WSREP: Running: 'wsrep_sst_rsync --role 'donor' --address '127.0.0.2:13011/rsync_sst' --socket '/home/philips/git/mysql-wsrep-bugs-5.6/mysql-test/var/tmp/mysqld.1.sock' --datadir '/home/philips/git/mysql-wsrep-bugs-5.6/mysql-test/var/mysqld.1/data/' --defaults-file '/home/philips/git/mysql-wsrep-bugs-5.6/mysql-test/var/my.cnf' --defaults-group-suffix '.1'   '' --gtid 'cdecf830-bad9-11e6-850b-d6cd097d8360:0' --bypass'
WSREP_SST: [INFO] Bypassing state dump. (20161205 14:02:54.673)
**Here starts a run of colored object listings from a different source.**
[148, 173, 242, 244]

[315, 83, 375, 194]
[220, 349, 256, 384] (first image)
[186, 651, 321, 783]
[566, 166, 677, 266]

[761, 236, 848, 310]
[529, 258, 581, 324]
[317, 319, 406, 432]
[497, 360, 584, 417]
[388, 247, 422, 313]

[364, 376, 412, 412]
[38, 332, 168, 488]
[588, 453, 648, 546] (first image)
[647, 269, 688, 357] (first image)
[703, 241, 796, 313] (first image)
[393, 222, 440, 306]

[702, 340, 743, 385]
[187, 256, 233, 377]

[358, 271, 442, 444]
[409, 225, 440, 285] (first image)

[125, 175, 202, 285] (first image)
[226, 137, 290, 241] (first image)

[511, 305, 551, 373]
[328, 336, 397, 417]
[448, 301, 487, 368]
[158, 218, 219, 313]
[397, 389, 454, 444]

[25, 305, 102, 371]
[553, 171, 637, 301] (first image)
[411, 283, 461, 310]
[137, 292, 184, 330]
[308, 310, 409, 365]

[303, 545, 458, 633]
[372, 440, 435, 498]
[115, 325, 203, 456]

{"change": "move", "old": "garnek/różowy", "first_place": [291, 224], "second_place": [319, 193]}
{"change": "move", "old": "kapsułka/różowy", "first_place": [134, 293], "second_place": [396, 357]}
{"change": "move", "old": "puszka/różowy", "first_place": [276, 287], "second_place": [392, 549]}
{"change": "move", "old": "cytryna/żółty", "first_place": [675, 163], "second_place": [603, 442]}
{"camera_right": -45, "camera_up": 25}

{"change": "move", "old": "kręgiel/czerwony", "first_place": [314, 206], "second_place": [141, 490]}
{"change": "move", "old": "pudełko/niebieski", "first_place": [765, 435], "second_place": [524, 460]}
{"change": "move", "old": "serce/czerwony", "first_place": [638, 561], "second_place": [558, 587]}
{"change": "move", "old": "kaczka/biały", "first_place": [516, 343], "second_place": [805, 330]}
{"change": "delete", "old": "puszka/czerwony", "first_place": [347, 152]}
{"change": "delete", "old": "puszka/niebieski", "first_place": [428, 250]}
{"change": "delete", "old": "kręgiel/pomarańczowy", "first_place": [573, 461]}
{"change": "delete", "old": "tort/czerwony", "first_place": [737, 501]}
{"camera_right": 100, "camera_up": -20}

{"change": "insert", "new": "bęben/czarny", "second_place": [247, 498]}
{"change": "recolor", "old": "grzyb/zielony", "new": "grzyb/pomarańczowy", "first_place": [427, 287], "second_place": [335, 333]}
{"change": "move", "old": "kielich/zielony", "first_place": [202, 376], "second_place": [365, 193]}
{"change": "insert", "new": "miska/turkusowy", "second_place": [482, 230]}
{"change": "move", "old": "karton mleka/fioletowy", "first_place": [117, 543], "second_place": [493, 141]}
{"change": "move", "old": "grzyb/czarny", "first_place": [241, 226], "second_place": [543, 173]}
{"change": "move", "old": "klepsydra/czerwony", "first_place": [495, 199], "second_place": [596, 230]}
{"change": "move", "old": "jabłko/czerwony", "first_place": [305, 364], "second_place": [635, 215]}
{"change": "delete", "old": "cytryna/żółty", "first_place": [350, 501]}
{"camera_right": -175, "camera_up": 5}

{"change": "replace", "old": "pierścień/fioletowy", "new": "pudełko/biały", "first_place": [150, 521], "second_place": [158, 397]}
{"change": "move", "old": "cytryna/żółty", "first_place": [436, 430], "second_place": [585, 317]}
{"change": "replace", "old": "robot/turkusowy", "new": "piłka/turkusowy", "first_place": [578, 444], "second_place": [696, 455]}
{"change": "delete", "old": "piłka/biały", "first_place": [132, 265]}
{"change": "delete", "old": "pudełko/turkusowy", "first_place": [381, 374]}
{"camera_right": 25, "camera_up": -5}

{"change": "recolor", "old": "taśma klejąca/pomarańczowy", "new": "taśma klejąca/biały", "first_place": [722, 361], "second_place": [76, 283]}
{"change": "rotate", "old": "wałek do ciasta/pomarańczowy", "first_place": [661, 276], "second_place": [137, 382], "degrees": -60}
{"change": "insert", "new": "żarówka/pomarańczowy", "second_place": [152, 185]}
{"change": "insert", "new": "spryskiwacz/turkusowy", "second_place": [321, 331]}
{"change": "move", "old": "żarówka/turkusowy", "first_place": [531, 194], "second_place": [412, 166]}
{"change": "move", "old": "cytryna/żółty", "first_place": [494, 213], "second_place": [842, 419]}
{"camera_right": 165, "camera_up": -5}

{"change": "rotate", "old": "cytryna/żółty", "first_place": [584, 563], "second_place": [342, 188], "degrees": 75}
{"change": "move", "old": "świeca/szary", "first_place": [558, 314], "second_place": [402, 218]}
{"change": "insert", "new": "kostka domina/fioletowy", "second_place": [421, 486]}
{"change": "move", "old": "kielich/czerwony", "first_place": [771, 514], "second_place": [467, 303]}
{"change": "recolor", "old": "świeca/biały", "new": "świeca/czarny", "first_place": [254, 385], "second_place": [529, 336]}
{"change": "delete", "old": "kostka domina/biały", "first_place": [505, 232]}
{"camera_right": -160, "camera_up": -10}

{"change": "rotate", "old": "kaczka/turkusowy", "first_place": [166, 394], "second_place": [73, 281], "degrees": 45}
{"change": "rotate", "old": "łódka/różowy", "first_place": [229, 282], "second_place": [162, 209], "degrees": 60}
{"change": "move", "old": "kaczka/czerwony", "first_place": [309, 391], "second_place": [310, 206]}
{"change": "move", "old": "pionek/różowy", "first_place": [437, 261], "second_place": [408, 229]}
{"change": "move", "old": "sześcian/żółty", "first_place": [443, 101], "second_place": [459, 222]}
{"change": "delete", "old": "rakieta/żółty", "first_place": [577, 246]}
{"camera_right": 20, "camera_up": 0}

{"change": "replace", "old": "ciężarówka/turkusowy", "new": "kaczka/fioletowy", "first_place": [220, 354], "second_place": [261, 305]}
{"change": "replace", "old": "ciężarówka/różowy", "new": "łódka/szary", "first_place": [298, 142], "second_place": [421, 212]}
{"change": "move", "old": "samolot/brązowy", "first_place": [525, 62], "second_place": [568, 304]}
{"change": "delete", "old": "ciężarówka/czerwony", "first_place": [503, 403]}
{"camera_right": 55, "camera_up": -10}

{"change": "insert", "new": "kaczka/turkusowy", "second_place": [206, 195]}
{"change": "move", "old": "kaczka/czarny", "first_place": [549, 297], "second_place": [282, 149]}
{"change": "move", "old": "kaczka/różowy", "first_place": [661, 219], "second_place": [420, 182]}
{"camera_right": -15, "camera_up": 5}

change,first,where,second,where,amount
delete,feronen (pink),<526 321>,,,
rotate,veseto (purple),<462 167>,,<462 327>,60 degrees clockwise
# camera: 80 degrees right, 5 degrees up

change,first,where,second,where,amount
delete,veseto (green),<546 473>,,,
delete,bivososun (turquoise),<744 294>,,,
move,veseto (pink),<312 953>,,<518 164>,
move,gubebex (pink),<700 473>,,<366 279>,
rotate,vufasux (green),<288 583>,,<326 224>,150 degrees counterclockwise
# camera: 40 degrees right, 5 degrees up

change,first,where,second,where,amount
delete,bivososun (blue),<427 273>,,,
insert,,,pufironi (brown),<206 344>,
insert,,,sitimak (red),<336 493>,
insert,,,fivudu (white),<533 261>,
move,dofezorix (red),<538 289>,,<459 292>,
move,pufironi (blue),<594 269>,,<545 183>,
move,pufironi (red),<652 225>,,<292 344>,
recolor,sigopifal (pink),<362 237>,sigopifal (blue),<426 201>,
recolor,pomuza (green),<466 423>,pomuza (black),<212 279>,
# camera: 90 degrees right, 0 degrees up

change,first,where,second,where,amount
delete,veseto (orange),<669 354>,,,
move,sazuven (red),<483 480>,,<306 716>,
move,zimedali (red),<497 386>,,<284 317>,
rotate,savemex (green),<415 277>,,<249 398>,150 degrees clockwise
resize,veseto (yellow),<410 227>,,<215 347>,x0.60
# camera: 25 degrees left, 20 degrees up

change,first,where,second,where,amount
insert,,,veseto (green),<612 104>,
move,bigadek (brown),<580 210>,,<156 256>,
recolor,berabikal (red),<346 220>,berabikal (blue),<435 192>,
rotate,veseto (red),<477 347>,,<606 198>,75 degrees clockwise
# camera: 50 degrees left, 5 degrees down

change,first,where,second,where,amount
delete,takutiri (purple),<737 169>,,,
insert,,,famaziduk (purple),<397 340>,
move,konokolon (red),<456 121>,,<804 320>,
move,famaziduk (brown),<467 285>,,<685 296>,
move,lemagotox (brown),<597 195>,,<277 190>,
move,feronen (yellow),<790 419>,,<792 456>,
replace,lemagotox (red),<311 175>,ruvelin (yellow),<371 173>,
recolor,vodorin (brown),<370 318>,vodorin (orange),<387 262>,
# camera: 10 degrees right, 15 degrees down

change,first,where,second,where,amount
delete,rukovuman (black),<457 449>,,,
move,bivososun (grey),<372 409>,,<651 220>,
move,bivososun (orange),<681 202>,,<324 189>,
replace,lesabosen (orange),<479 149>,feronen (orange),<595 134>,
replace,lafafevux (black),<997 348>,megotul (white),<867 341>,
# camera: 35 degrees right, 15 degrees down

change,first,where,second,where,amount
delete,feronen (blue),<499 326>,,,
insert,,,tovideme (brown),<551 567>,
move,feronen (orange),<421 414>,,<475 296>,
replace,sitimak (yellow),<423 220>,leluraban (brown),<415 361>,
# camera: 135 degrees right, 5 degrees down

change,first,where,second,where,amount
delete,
on the joiner side, the empty SST is also wrapped up and the rsync process that was spawned and remained unused is cleaned up. The InnoDB storage engine can now be initialized:

WSREP: 2.0 (fedora20): State transfer to 0.0 (fedora20) complete.
Joiner cleanup. rsync PID: 10706 (20161205 03:03:38.482)
Joiner cleanup done. (20161205 03:03:39.003)
...
InnoDB: 5.6.34 started; log sequence number 1636039

With InnoDB up and running, the actual IST can follow, as seen in the donor log:

async IST sender starting to serve tcp://127.0.0.1:13010 sending 4-17
...
WSREP: async IST sender served

and in the joiner log:

WSREP: Receiving IST: 14 writesets, seqnos 3-17
...
WSREP: IST received: cdecf830-bad9-11e6-850b-d6cd097d8360:17
WSREP: 0.0 (fedora20): State transfer from 2.0 (fedora20) complete.

The entire procedure ends when the replication events from the IST have been applied and the node has fully caught up with the cluster:

WSREP: Shifting JOINED -> SYNCED (TO: 17)
WSREP: Synchronized with group, ready for connections

Catch-Up

After the joiner has received a State Transfer, it must also catch up with any transactions that were issued on the rest of the cluster while the State Transfer was in progress. Those transactions are continuously received by the joiner and stored in the gcache. As soon as the state transfer completes, the donor needs to apply them all.

An attentive reader may ask “What happens if the joining node is never able to catch up because there are too many new transactions? Will flow-control kick in?”. The answer is yes, however rather than applying flow control immediately and stopping the entire cluster in its tracks until the catch-up phase is complete, Galera uses a heuristics to determine when throttling is required.

If the node is able to make progress towards catching up, as evidenced by a decreasing length of its receive queue, no flow control will kick in. However, if the node begins to fall further behind and the queue continues to grow, the cluster will be throttled so that the node is given some breathing room. This way the entire procedure for joining a new node is guaranteed to complete even in the presence of continuing load on the database.